Sekali lagi, bahwa sesungguhnya ini hanyalah opini semata yang bisa kita ambil dari lagu yang sering kita dengar, karena kebanyakan lagu yang tercipta berasal dari berbagai pengalaman kehidupan manusia, dan dapat disimpulkan bahwa santri sebagai penuntut ilmu memang akan merasakan berbagai cobaan dan halang rintang.
Kaitannya dengan Dunia Santri
Berikut adalah kata mutiara atau mahfuzhot yang dikatakan oleh Imam Syafi’i dan berkaitan dengan kehidupan santri sebagai penuntut ilmu:
لَمْ يَذُقْ ذُلَّ التَّعَلُّمِ سَاعَةً # تَجَرَّعَ ذُلَّ الْجَهْلِ طُوْلَ حَيَاتـِهِ
“Barangsiapa belum merasakan susahnya menuntut ilmu barang sejenak #
Ia pasti akan merasakan rendahnya kebodohan seumur hidupnya”
Walaupun proses pembelajaran ini terbilang berat, sesungguhnya santri-santri yang menuntut ilmu akan diberi kemudahan walaupun harus melewati kesulitan terlebih dahulu
“Maka sesungguhnya bersama kesulitan ada kemudahan, sesungguhnya bersama kesulitan ada kemudahan” Q.S. Al-Insyiroh:5-6
Seperti kalam-Nya yang tertulis di Surah Al-Baqoroh ayat 286:
“Allah tidak membebani seseorang melainkan sesuai dengan kesanggupannya. Dia mendapat (pahala) dari (kebajikan) yang dikerjakannya dan dia mendapat (siksa) dari (kejahatan) yang diperbuatnya. (Mereka berdoa), “Ya Tuhan kami, janganlah Engkau hukum kami jika kami lupa atau kami melakukan kesalahan. Ya Tuhan kami, janganlah Engkau bebani kami dengan beban yang berat sebagaimana Engkau bebankan kepada orang-orang sebelum kami. Ya Tuhan kami, janganlah Engkau pikulkan kepada kami apa yang tidak sanggup kami memikulnya. Maafkanlah kami, ampunilah kami, dan rahmatilah kami. Engkaulah pelindung kami, maka tolonglah kami menghadapi orang-orang kafir.” ”
Dapat disimpulkan dari ayat di atas, bahwa kita sebagai manusia tidak akan dibebani atau diuji melebihi batas kemampuannya sehingga tidak baik bagi seorang hamba terkhusus penuntut ilmu untuk terus mengeluh karena merasa kesulitan hingga menyerah.

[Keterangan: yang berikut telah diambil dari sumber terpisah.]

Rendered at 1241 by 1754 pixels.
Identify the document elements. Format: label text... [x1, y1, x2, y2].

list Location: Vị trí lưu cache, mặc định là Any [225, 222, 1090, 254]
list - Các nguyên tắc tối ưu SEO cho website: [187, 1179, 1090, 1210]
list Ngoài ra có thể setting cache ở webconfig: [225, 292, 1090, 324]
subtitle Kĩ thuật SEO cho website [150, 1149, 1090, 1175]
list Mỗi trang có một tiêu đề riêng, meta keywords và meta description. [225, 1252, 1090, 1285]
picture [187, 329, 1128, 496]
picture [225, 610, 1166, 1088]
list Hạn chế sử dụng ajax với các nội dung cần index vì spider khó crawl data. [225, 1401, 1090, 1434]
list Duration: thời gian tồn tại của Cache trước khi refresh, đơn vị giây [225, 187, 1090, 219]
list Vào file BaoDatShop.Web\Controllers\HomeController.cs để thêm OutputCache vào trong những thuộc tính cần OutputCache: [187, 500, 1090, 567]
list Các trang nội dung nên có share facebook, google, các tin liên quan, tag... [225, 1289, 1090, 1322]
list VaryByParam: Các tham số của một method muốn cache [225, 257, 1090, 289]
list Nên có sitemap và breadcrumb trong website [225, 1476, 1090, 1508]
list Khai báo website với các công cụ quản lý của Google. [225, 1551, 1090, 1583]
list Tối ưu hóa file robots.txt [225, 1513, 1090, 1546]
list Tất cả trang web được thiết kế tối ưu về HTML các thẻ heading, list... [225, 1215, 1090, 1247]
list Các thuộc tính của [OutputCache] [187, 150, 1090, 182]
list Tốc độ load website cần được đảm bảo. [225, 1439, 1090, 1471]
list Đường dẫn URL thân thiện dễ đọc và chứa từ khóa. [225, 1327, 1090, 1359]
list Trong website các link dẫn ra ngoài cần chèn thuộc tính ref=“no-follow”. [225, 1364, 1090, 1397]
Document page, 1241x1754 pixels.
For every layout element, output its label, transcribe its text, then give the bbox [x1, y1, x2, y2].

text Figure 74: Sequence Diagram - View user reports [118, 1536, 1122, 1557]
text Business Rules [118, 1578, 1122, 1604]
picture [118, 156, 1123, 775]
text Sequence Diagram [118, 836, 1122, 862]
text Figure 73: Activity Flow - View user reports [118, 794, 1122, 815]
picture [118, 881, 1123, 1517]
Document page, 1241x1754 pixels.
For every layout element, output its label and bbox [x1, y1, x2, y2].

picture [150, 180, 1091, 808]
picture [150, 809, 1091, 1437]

Jadilah muslim dan mukmin yang kuat dalam menghadapi berbagai cobaan dan ujian, karena ujian adalah waktu dimana kita diuji apakah kita akan jadi mulia atau semakin hina
Seperti sebuah ungkapan umum yang sering terdengar di kalangan santri:
بِالْاِمْتِحَانِ يُكْرَمُ الْمَرْءُ أَوْ يُهَانُ
Yang artinya: “ Dengan ujian seseorang bisa dimuliakan atau dihinakan”.
Kalimat tersebut memang terdengar begitu sederhana, namun didalamnya mengandung makna yang besar.
Bagaimana tidak, apabila seseorang lulus dalam ujian,
ia akan mendapat kebahagiaan yang luar biasa dan tentunya kata-kata pujian akan datang dan terus mengalir kepadanya sehingga orang tersebut merasa mulia lagi terpuji dikarenakan kelulusannya dalam melaksanakan ujian.
Sebaliknya, yaitu ketika seseorang tidak lulus dalam ujian, ia akan mendapatkan kesedihan yang luar biasa besarnya dan merasa apa yang dilakukannya selama ini sekedar sia-sia belaka, tiada guna apalagi bermanfaat. Ia juga merasakan kehinaan dan keterpurukan dengan statusnya, yaitu tidak lulus dalam pelaksanaan ujian.
Dari kejadian di atas, marilah kita mengambil pelajaran dengan bersungguh-sungguh dan tidak mengeluh dengan hal apapun yang terjadi baik itu halangan, rintangan, cobaan, ujian dan sebagainya, selalu berpikir positif dan yakin dengan pertolongan Allah serta buatlah hatimu tertawan dalam ketaqwaan dengan menjalankan segala perintah-Nya dan menjauhi segala larangan-Nya.